With the TCS SWIFT MRO solution, Garuda replaced over 50 legacy applications, implemented over 300 business processes, and migrated over three million records of data for 140 aircrafts and fitted parts into a unified solution, TCS said in a statement.
The first phase of the project, now live, comprises the SAP-based end-to-end pre-configured SWIFT MRO solution for MRO, supply chain processes, finance and human resources modules, it added.
Garuda's relationship with TCS began in 2012 when the airline sought a solution to upgrade, consolidate and enhance its MRO technology infrastructure, which was spread across numerous applications from multiple vendors.
"Phase II is coming soon, which will further help the airline deliver exemplary aircraft maintenance services in line with our strong growth and development of a global leading airline brand," Garuda Indonesia EVP Strategy, Business Development and Risk Management Judi Rifajantoro said.
Also on Wednesday, the largest software services firm Tata Consultancy Services has warned of weaker earnings for the January-March quarter following a similar warning by Infosys last week.
TCS, in a management commentary, said the fourth quarter of the financial year is expected to be weaker than October-December and is typically so for IT services firms on account of furloughs.
The fourth quarter is seasonally weaker than the third, it said. Europe is growing well, while the US and the UK are growing at "company average," TCS said. Weakness in India continues and is "likely to de-grow again," it said.
TCS posted a 50.3 percent increase in consolidated net profit at Rs. 5,333 crores in the October-December quarter, while revenue rose 32.5 percent to Rs. 21,294 crores.
Last week, India's second-largest IT services exporter Infosys expressed caution on the business environment and warned that its near-term performance could be choppy.
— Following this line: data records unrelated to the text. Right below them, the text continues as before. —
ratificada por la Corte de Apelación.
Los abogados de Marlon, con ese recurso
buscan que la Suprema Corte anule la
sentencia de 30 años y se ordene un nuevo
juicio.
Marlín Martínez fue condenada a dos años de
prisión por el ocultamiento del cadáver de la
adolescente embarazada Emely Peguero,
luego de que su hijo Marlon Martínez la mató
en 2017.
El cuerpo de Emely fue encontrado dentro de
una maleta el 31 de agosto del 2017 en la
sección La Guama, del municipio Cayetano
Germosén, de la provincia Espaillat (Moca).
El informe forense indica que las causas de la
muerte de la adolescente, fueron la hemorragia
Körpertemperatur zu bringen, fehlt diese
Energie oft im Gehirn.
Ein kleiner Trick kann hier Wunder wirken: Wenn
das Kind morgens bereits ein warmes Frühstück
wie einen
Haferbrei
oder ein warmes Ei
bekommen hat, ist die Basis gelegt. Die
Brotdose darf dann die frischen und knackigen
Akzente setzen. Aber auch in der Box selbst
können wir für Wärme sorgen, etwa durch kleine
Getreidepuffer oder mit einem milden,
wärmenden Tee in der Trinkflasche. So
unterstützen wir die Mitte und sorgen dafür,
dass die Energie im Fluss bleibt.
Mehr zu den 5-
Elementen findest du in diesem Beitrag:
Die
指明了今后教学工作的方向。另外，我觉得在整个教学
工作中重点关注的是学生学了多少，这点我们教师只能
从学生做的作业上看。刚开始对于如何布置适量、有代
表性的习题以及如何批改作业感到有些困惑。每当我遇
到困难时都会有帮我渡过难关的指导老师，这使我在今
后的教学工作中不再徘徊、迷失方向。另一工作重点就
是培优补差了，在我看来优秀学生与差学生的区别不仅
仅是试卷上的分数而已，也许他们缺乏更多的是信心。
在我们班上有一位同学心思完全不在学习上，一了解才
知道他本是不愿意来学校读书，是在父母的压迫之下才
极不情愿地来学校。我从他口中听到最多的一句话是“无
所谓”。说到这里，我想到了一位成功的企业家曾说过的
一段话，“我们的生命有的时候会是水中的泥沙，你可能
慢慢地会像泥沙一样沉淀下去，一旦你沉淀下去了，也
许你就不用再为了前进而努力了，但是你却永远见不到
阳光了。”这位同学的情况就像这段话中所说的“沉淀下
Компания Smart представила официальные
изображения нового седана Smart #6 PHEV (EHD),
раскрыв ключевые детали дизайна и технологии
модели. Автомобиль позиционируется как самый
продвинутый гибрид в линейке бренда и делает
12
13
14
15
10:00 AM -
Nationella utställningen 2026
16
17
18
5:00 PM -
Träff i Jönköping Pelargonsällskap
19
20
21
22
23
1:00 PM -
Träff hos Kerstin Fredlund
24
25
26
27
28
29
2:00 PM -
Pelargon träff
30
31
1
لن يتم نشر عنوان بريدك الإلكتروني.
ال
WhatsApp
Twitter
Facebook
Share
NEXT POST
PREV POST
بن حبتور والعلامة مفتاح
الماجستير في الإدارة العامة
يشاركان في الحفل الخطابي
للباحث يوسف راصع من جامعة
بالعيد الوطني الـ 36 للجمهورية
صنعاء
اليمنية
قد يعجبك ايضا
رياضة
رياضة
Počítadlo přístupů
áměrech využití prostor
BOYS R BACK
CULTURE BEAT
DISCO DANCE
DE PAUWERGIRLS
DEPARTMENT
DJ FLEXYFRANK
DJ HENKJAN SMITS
"At a broad level, we are seeing slowdown with unanticipated rampdowns and some cancellation of our projects," Infosys CEO SD Shibulal had said.
The company hinted that its full-year sales may be "near the lower end" of its guidance, sending Infosys shares down about 9 percent.
TCS, however, is confident that 2014-15 would be better than the ongoing financial year, driven by an uptick in discretionary spending.
Verticals such as media and life sciences are showing good growth whereas BFSI, retail, manufacturing, telecom and hi-tech are growing on par, it said.
TCS expects minimal impact of currency, with no difference between constant currency revenue and revenue in dollar terms.
There could be a "10-20 basis points difference between constant currency revenue and INR revenue," it said, adding that other income is likely to be flattish quarter-on-quarter.
Shares of TCS fell 3.84 percent to close at Rs. 2,040.95 on the BSE.